Chris didn’t give them a thumbs-up.
He gave them two.
From then on, he was known throughout the hospital as “The Miracle Kid.”
Chris knows he’s a miracle, and not just because his mom reminds him 48 times a day. “I mean, I’m happy that I’m alive, obviously,” he says.
But Chris isn’t the typical cardiac arrest survivor — the 60-year-old guy who leaves the hospital vowing to change his life, to walk on that treadmill four days a week, to eat more whole grains. Chris is now 23. A year ago, he was totally athletic, totally pushing limits, totally invincible. And now, he isn’t. For a while, he couldn’t lift heavy things or run too fast or too long. Now, no contact sports.
“I’m kind of pissed off,” he admits. “This is something I now have to deal with. And it sucks.” For one thing, there’s a defibrillator implanted in his chest — not everyone gets one, and the big old bump it makes — because the docs still don’t know what caused the arrest and don’t want to risk it happening again. So he needs to get DNA tests to try and figure it out, but the tests cost up to $20,000, and since he just graduated from college, he’s not on his dad’s insurance anymore.
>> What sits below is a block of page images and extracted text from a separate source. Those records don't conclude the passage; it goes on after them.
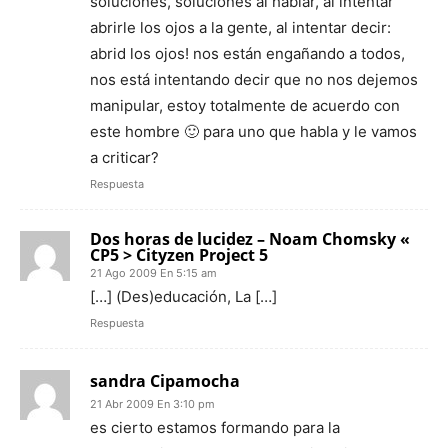
soluciones, soluciones al hablar, al intentar
abrirle los ojos a la gente, al intentar decir:
abrid los ojos! nos están engañando a todos,
nos está intentando decir que no nos dejemos
manipular, estoy totalmente de acuerdo con
este hombre 🙂 para uno que habla y le vamos
a criticar?
Respuesta
Dos horas de lucidez – Noam Chomsky «
CP5 > Cityzen Project 5
21 Ago 2009 En 5:15 am
[…] (Des)educación, La […]
Respuesta
sandra Cipamocha
21 Abr 2009 En 3:10 pm
es cierto estamos formando para la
But then he looks up at the photo of him in his college graduation cap and gown, propped on the mantle in his parents’ house. He remembers sitting with the other graduates in the auditorium when the dean called the name of a student who had died. Her parents walked up the stairs. When the mother took the diploma in her hand, she started to cry. Chris realized it could have been his parents making that walk.
“When I saw that,” he says, “I was like, Oh my God.”
Chris knows he was lucky. He says it a lot: “I’m lucky. I’m lucky.” And that’s exactly why Becker doesn’t just sprint on weekends when he runs through the Wissahickon with his daughter, who just started at Penn’s med school. He sprints through the halls of Penn’s Translational Research Lab, too.